Containment

The crate also allows for containment checks for every topological structure. They work by ray casting and checking the normal at the intersection with the boundary. This also works for edge cases when the casted ray hits a corner.

This works for various faces. Red means outside, green means inside, blue means on the edge, and gray means on the corner.

And also for various volumes.

TODO: Add images

Why cant we just count the intersections?

Imagine we are at a corner of a contour. We want to check if a point is inside or outside the contour. We can do this by drawing a line from the point to the corner (ray). If the line crosses the contour an odd number of times, the point is inside the contour. If the line crosses the contour an even number of times, the point is outside the contour.

However, this method is not perfect. If we pass through a corner, the method might miscount the number of intersections. So we have to make sure we do not pass through a corner.

Alternatifly, we can also take a look at the direction of the closest intersection. If we normalize -ray, -tangent_1 and tangent_2, if -ray is on the top side of the green dashed line, we know it comes from inside. We can also create a coordinate system (red lines and normal) and check its handedness. It switches handed ness when -ray is crossing the contour. This is a more robust method, fully deterministic and deals with the edge case.

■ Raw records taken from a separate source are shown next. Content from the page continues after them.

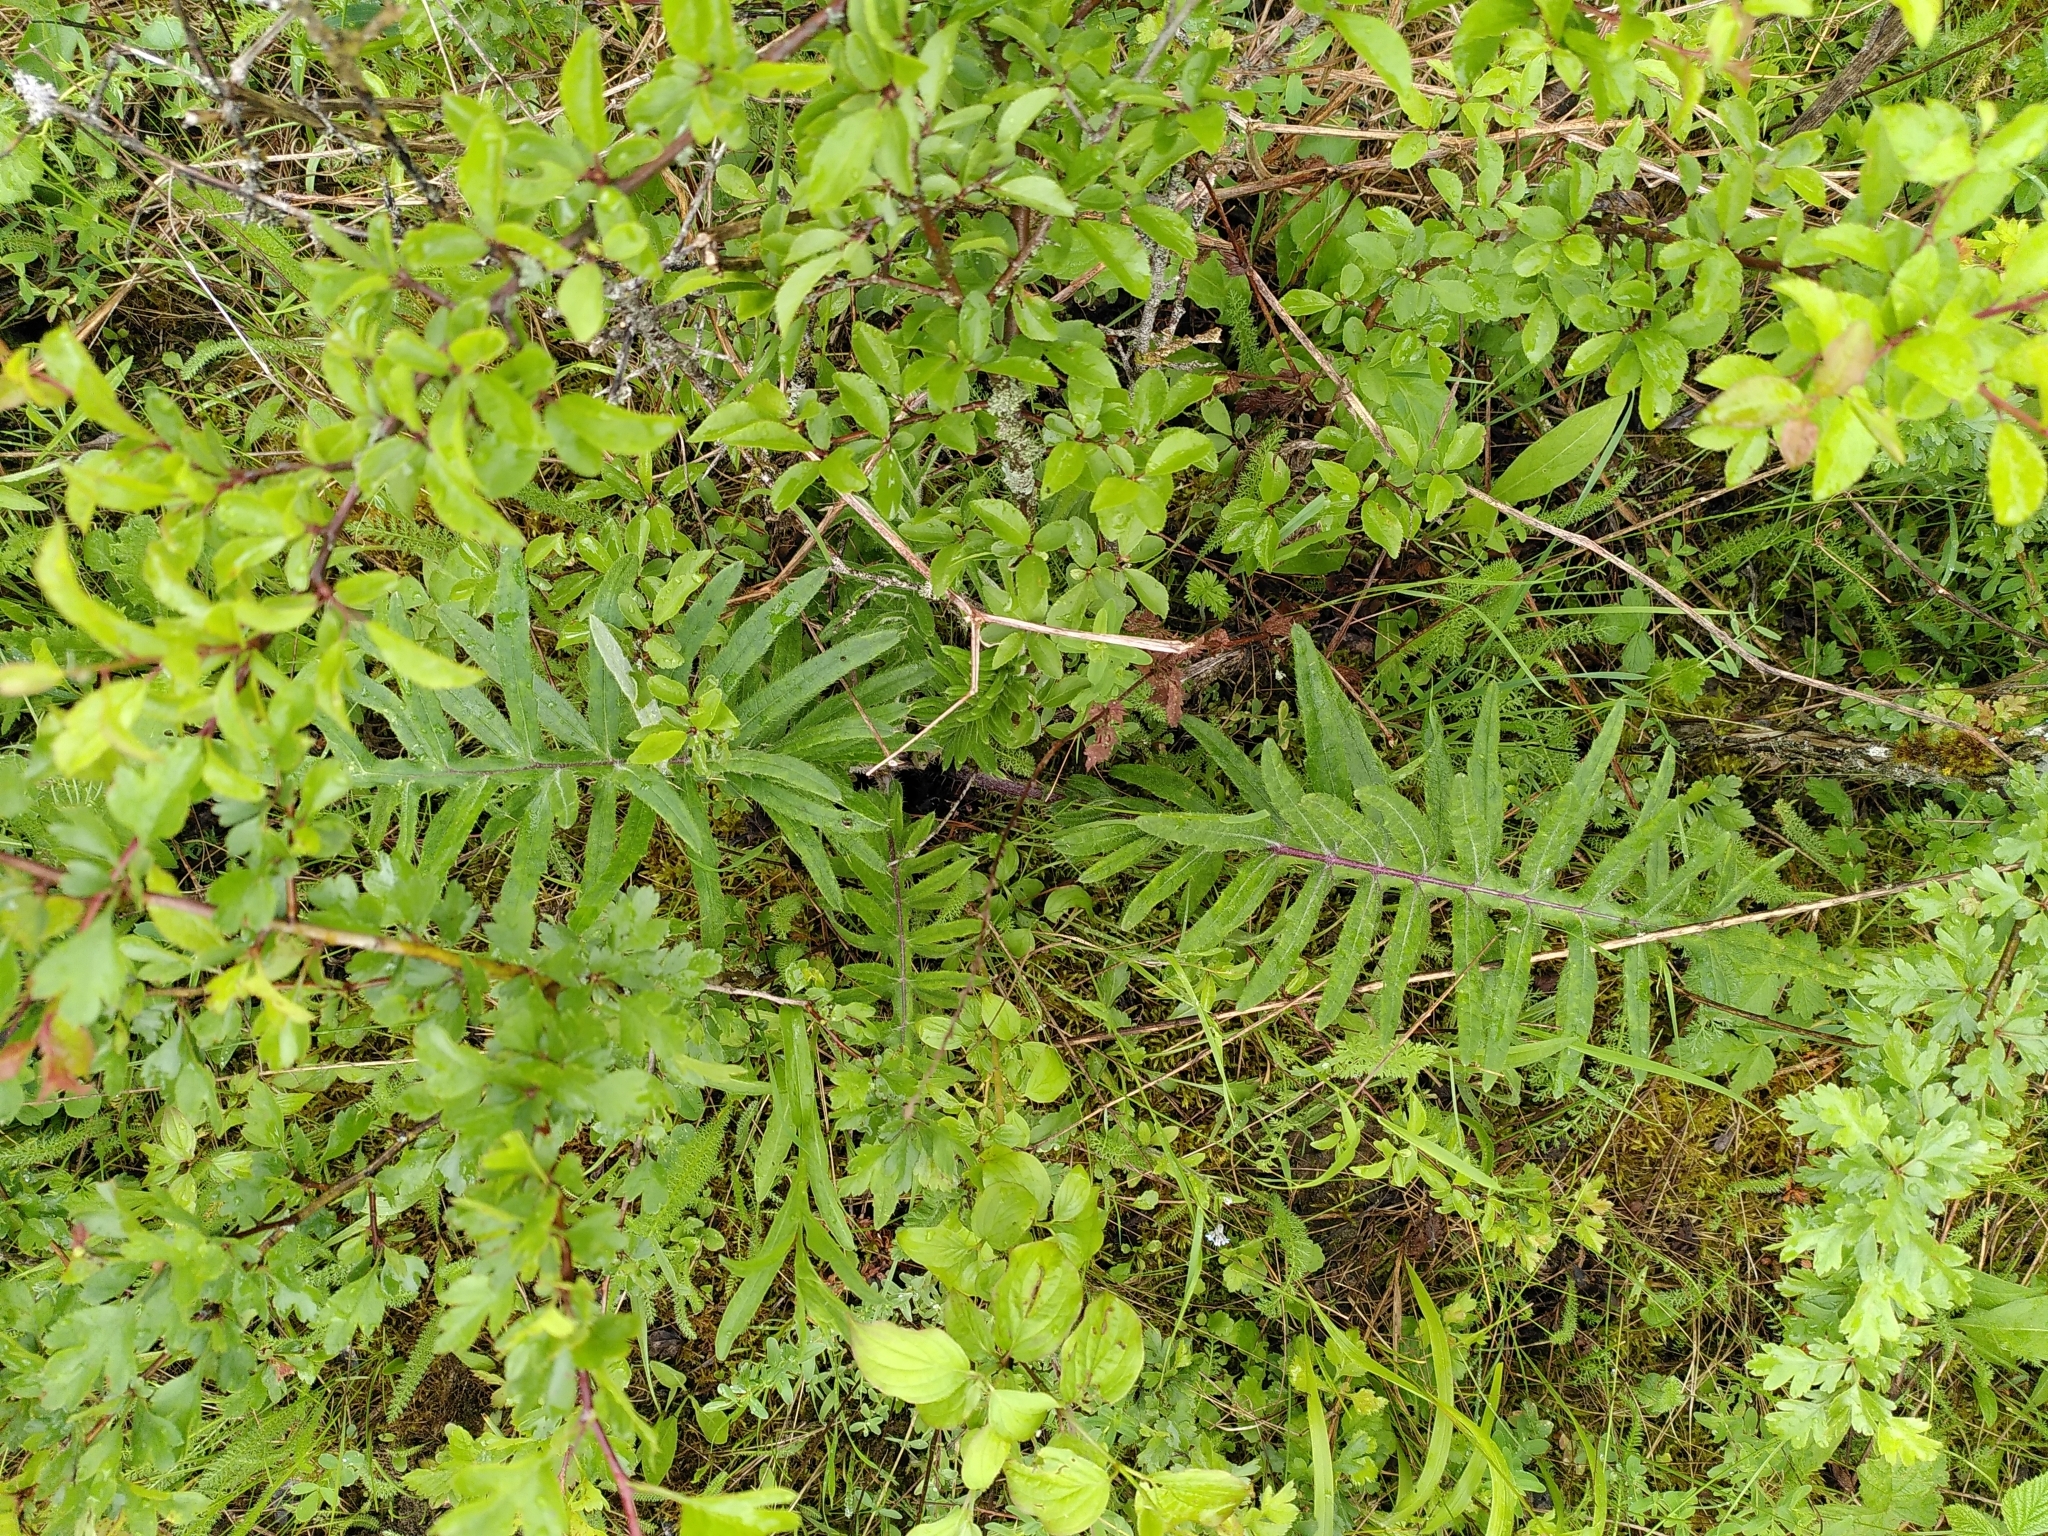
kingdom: Plantae
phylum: Tracheophyta
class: Magnoliopsida
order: Asterales
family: Asteraceae
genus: Lophiolepis
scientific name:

A common idea is also to check the normals. If the ray is \(n \cdot d\) is positive for both normals \(n\) and the direction of the ray \(d\), we know we are inside the contour. This is true. But depending on if it is a concave or convex corner, it is sufficient that one of the dot products is positive (area 2 and 4), or both have to be positive (area 1).

Three dimensional case

Same idea. If the coordinate system changes handedness, we know we are inside the corner.